● Problem to work on
Print the items from their first line through the line holding "Identify the document", inclusive, exactly as they appear.

A run of records
= = = = =

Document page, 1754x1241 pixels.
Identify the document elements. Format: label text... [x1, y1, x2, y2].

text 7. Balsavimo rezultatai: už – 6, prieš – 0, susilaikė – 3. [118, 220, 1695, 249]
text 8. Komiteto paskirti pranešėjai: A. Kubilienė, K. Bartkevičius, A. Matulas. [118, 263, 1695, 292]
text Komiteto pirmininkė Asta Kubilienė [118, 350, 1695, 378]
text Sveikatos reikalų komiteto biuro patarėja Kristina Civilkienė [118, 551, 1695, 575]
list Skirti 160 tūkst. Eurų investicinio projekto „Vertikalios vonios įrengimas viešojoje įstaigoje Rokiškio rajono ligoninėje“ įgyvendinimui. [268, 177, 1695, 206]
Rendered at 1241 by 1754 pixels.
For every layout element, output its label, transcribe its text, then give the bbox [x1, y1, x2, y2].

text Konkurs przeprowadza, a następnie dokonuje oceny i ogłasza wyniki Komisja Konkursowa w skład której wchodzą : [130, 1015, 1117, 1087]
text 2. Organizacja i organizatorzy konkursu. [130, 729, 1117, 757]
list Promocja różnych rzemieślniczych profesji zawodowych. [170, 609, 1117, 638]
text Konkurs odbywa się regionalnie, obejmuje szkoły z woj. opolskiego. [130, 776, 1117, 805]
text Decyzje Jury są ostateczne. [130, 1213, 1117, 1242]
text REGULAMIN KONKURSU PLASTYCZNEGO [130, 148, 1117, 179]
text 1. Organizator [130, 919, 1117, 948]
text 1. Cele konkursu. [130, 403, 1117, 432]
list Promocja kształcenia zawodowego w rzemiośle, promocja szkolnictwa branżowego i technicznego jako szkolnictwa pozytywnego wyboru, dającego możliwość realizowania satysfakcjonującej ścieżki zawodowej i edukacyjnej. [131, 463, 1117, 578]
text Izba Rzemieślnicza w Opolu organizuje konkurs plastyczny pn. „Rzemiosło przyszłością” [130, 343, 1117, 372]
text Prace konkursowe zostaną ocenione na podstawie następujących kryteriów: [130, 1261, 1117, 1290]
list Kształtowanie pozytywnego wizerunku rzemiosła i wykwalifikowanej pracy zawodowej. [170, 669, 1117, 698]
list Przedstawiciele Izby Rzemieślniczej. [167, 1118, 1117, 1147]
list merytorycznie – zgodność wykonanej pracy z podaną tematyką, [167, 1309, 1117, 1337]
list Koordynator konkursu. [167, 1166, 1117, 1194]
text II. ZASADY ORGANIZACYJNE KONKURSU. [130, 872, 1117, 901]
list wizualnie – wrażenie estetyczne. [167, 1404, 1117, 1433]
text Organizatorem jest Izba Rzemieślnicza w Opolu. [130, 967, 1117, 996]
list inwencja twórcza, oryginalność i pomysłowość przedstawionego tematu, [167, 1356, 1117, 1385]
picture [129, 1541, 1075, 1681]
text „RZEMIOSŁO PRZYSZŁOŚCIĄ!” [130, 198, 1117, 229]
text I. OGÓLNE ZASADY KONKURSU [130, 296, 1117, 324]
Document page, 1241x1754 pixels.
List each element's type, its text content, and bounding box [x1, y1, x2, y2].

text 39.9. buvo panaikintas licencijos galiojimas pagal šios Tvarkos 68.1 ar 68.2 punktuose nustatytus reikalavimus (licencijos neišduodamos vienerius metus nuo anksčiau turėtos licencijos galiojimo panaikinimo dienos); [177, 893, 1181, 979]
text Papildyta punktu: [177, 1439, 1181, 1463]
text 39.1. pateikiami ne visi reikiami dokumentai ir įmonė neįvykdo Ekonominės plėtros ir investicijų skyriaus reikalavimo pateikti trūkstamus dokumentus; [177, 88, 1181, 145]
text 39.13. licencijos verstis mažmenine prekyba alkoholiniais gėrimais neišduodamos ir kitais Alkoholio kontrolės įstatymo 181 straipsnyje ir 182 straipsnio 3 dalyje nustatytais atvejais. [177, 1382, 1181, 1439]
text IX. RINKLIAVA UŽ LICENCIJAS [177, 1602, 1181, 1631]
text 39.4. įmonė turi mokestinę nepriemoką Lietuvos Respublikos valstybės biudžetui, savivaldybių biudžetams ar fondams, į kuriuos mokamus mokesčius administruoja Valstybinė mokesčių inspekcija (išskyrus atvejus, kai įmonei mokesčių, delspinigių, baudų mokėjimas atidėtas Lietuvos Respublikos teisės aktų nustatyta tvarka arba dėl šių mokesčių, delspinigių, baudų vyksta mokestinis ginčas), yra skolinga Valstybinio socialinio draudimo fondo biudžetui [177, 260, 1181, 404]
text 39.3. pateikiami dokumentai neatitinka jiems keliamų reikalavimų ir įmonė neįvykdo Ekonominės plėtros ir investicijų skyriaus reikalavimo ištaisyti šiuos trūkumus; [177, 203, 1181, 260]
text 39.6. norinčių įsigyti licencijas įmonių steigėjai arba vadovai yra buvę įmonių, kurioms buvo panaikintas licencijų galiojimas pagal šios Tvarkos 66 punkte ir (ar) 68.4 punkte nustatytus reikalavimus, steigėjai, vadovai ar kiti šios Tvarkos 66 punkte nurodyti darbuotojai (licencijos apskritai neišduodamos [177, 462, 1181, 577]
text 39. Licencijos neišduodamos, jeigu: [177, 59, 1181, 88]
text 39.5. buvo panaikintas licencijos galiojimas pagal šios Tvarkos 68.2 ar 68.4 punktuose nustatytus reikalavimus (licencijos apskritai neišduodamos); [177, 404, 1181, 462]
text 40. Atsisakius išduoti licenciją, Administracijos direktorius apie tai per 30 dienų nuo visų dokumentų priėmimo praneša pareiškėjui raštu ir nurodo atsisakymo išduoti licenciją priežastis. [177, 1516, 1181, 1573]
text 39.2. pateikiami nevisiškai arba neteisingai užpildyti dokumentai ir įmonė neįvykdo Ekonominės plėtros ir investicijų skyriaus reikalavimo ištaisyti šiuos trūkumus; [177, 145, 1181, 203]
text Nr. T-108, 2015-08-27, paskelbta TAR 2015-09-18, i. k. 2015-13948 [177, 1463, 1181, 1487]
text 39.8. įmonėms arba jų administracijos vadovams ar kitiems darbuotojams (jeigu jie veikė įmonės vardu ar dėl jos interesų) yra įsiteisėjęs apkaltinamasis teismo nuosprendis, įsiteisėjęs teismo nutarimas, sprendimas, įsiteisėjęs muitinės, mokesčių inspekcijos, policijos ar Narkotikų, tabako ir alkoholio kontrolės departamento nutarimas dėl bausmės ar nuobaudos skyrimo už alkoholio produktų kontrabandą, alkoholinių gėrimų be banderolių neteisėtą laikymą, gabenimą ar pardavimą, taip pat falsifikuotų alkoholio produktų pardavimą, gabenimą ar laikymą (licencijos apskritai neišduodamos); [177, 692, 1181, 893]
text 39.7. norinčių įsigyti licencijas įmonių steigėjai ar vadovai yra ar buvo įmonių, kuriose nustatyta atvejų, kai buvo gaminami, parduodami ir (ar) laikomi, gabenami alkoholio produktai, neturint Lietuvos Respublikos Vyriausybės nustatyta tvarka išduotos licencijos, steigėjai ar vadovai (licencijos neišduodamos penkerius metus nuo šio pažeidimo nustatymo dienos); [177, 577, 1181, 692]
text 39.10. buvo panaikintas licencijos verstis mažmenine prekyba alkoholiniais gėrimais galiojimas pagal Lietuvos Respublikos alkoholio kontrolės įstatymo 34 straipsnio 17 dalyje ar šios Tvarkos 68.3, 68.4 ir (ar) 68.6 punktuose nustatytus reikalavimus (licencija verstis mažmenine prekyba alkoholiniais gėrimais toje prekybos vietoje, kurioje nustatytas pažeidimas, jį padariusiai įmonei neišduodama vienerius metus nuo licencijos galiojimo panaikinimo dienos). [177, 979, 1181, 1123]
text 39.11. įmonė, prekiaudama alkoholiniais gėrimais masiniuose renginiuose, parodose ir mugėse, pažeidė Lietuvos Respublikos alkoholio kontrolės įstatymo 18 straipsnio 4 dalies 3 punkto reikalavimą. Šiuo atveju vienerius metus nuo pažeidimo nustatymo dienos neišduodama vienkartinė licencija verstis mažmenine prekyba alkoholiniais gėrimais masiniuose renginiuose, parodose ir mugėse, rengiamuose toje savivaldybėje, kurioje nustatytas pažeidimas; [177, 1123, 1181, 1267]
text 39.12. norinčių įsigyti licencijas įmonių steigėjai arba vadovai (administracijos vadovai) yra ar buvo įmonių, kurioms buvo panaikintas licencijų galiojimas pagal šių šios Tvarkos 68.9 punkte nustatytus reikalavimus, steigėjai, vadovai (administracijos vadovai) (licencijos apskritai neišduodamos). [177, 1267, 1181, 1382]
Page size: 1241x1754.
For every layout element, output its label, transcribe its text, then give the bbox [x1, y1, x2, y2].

= = = = =

● Output of the task
Document page, 1754x1241 pixels.
Identify the document elements. Format: label text... [x1, y1, x2, y2].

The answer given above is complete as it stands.